Case Study: Reliable Benchmark Results Lead to Good Design Decisions

Submitted by BDTI on Mon, 08/22/2011 - 15:41

To paraphrase business guru Peter Drucker, "If you can't measure it, you can't design it."  In the world of embedding processing, processor developers and users alike rely on benchmarks to measure and assess the capabilities of embedded processors on their target applications.  Benchmark results enable processor developers to understand where they stand in relation to their design targets and their competitors.  And in order to build competitive product and get to market quickly, system and SoC designers need reliable benchmark results to gain insight into the relative capabilities of candidate processing engines and make design decisions with confidence.

Since 1994, users of embedded processors have trusted BDTI benchmark results in making key procurement decisions.  For example, one manufacturer of communications infrastructure equipment now regularly asks its vendors to provide BDTI Certified™ benchmark results.  These results enable the company to assess the capabilities of candidate processing engines quickly and reliably on a common, well-understood workload.

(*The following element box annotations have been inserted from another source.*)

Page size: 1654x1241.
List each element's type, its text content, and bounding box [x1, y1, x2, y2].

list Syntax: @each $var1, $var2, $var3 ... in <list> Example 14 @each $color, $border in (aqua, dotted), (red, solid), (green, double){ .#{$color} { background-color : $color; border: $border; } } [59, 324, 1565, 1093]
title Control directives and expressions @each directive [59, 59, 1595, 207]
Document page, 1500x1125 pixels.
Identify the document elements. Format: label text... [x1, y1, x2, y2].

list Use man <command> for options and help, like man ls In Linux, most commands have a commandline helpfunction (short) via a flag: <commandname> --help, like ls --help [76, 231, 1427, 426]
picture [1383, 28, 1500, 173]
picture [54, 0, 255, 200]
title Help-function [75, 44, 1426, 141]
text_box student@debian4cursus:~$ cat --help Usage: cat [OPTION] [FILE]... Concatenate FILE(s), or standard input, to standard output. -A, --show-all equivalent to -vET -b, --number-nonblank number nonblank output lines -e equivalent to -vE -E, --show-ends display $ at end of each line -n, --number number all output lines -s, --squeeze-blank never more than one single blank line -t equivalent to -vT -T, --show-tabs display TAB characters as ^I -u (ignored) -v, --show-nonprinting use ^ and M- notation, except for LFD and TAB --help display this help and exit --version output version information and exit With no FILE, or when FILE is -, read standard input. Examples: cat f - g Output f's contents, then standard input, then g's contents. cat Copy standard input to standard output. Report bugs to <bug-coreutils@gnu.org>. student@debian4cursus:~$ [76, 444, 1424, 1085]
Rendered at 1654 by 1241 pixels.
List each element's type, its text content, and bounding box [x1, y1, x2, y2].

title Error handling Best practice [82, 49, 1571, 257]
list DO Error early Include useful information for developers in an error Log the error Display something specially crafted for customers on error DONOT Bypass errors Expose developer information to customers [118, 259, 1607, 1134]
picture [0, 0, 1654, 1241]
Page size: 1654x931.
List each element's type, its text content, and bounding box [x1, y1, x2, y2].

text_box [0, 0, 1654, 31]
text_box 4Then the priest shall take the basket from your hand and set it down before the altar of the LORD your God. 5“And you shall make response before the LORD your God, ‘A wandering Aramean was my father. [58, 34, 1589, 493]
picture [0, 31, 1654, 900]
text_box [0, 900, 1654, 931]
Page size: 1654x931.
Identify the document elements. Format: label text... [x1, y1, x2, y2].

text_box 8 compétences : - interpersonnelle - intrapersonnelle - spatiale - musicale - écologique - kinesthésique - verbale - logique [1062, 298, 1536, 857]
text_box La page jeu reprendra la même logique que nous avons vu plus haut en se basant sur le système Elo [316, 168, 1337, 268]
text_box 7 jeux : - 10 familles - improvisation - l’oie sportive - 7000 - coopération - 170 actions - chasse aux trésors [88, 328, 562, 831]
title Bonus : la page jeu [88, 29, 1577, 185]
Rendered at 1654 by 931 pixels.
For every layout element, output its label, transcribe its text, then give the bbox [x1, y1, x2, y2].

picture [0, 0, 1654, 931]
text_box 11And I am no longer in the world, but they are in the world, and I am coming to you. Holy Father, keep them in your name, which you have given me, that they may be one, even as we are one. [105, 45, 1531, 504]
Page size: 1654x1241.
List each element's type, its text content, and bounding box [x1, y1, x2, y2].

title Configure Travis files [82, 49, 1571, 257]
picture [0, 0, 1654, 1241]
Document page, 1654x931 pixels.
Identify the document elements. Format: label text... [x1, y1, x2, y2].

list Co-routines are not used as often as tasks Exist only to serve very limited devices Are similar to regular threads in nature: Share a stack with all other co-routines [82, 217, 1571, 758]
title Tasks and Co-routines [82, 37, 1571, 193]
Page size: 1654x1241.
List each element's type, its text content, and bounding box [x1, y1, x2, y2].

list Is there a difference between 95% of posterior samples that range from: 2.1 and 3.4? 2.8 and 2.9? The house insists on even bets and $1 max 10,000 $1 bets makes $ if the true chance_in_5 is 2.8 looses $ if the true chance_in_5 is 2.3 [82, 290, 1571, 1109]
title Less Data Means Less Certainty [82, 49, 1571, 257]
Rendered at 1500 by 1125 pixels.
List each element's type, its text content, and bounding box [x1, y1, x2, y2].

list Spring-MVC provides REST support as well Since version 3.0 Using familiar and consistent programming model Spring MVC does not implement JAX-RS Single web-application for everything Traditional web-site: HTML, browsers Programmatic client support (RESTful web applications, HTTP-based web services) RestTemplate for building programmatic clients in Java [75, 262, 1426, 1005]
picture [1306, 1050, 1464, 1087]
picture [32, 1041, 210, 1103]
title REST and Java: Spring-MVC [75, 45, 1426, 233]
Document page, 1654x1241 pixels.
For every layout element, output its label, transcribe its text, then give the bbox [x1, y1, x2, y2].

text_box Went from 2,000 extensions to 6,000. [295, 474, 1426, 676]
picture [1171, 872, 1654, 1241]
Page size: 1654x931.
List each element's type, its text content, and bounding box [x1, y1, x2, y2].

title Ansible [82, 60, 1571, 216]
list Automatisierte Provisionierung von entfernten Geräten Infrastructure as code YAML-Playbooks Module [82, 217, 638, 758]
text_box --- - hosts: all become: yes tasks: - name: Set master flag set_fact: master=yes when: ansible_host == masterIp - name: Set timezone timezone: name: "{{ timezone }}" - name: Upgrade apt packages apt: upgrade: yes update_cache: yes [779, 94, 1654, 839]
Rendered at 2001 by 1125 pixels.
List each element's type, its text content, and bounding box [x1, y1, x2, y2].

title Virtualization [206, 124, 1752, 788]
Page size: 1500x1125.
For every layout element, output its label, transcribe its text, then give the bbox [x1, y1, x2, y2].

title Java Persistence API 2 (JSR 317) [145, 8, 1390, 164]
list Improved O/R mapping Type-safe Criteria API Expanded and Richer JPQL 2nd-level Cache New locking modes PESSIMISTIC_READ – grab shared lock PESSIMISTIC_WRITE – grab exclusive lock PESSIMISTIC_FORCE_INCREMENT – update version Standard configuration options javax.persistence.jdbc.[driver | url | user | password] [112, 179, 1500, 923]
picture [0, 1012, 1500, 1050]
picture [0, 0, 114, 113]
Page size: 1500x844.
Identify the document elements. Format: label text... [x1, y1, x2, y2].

To streamline its work the company uses the BDTI Benchmark Information Service™.  BDTI's Benchmark Information Service delivers a regularly updated database of BDTI Certified benchmark results under an annual subscription. Results include cycle counts, speed, memory usage, and cost-performance for over 40 processor chips and cores on the BDTI DSP Kernel Benchmarks. The service enables all users of benchmark results—executives, engineers, marketing personnel—to have immediate access to information critical in performing competitive analysis. The service includes a license to BDTI's Benchmark Analysis Tool™, a flexible analysis package that runs under Microsoft Excel. The Benchmark Analysis Tool allows users to quickly create customized comparisons of processors. Users can apply custom weightings to individual benchmarks to approximate the workloads of specific applications.  A user may, for example, use weightings to extrapolate from the benchmark data to a variety of use-cases, using BDTI’s results to develop metrics specific to the application at hand.